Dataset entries
■ ■ ■ ■ ■ ■ ■

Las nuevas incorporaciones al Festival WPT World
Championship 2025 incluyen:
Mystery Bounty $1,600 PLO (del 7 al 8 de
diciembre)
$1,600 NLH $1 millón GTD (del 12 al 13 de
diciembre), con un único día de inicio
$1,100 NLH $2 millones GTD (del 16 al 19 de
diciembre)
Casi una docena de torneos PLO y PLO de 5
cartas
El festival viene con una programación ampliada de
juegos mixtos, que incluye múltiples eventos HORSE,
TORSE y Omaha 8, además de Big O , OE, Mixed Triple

■ ■ ■ ■ ■ ■ ■

**Task prompt:** Copy every line of the items above word for word, keeping each line break where it falls.

**Response to this exercise:**
Las nuevas incorporaciones al Festival WPT World
Championship 2025 incluyen:
Mystery Bounty $1,600 PLO (del 7 al 8 de
diciembre)
$1,600 NLH $1 millón GTD (del 12 al 13 de
diciembre), con un único día de inicio
$1,100 NLH $2 millones GTD (del 16 al 19 de
diciembre)
Casi una docena de torneos PLO y PLO de 5
cartas
El festival viene con una programación ampliada de
juegos mixtos, que incluye múltiples eventos HORSE,
TORSE y Omaha 8, además de Big O , OE, Mixed Triple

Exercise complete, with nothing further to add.